The New Nanotech?

Hype is something has dogged nanotechnology from the early days. Whether it was Drexlerites promising a utopian world free from hunger and death or pundits predicting the death of all manufacturing by 2005, it seems to be human nature to allow the imagination to run way ahead of the science, which may have potentially disastrous consequences. Fortunately, nanotech is not alone in this, and about now Robert (Lord) Winston is giving a speech attempting to defuse some of the hype surrounding embryonic stem cell research.

Like nanotech, embryonic stem cells is an areas that is currently poorly understood but with tremendous potential to cure disease and regrow organs and tissue. The key word here is potential, one of those words often linked with nanotech, along with ‘could’ and’ might.’

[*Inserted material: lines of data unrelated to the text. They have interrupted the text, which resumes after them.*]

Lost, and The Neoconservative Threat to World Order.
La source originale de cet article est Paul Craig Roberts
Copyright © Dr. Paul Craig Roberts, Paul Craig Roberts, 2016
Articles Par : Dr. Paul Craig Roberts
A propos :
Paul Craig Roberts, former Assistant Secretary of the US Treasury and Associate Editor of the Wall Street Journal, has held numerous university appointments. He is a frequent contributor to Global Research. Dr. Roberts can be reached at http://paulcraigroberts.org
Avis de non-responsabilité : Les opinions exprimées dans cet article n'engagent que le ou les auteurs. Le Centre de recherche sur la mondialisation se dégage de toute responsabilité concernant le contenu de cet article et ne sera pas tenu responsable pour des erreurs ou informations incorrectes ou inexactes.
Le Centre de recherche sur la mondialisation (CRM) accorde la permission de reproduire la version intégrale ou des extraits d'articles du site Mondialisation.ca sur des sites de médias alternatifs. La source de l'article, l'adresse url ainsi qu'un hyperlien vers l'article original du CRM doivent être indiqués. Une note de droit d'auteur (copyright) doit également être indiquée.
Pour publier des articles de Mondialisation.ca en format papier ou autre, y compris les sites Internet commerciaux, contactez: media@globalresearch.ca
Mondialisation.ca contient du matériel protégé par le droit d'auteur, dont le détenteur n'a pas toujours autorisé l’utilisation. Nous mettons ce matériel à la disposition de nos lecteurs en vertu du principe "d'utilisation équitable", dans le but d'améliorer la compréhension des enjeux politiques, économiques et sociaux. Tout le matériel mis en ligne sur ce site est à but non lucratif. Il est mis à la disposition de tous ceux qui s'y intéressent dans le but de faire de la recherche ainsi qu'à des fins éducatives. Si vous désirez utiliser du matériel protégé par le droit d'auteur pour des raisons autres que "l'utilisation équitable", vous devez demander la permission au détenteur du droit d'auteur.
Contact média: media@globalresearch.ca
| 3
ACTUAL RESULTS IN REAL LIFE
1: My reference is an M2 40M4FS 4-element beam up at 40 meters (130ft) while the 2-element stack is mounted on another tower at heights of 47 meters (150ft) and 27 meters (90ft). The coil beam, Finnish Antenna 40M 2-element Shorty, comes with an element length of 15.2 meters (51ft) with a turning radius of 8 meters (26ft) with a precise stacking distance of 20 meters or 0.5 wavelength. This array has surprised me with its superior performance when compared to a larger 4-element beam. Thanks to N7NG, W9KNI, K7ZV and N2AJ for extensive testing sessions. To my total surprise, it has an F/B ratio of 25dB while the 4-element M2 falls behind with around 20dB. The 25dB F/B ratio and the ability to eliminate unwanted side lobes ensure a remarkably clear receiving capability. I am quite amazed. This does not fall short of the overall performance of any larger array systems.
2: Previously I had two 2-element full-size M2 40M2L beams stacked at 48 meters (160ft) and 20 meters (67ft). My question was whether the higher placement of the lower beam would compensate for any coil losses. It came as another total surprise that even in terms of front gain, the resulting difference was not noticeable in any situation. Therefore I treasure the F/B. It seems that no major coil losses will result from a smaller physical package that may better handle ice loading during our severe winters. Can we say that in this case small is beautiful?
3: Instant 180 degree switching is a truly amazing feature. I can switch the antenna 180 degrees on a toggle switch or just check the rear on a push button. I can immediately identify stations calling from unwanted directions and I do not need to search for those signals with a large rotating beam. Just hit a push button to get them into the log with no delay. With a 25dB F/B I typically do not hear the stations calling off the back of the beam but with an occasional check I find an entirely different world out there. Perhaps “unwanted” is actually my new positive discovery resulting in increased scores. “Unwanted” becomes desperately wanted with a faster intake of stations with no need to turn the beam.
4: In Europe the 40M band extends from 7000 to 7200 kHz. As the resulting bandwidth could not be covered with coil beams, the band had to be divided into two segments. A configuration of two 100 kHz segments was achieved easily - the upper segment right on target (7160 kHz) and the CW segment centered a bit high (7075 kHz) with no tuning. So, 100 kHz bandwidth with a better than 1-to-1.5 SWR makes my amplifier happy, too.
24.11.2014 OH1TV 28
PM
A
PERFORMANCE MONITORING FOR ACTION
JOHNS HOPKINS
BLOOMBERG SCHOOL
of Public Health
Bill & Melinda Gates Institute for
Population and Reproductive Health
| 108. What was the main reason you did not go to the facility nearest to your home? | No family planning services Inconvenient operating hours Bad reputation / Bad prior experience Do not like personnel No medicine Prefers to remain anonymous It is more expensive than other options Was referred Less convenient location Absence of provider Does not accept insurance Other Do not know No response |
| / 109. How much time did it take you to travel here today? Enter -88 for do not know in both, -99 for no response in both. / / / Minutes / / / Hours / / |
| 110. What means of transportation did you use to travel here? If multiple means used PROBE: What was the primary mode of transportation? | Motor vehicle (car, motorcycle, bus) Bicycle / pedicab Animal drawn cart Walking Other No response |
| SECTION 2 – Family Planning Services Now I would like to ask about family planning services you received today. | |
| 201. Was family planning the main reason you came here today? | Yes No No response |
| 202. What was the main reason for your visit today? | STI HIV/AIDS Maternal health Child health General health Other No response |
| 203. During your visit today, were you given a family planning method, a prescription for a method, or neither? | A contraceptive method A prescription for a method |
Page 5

The problem is that we can never say for sure what or when we can use nanotechnologies for, the possibilities are endless, but so are some of the problems associated with getting new scientific and engineering processes to work reliably and predictably.

Lord Winston also identifies the desire to sidestep legislation concerning the sourcing of stem cells from embryos, which ‘probably led a number of the field’s proponents to hype outcomes just to get liberal legislative approval.’ While we have not encountered a general desire to ram nanoparticles down people’s throats (at least not literally) we have detected a whiff of ‘to hell with the legislation we’ll do it anyway’ in some areas of the nanotech community.

A dilemma of a different kind is whether embryonic stem cells are the new nanotech from both a hype and ethical point of view?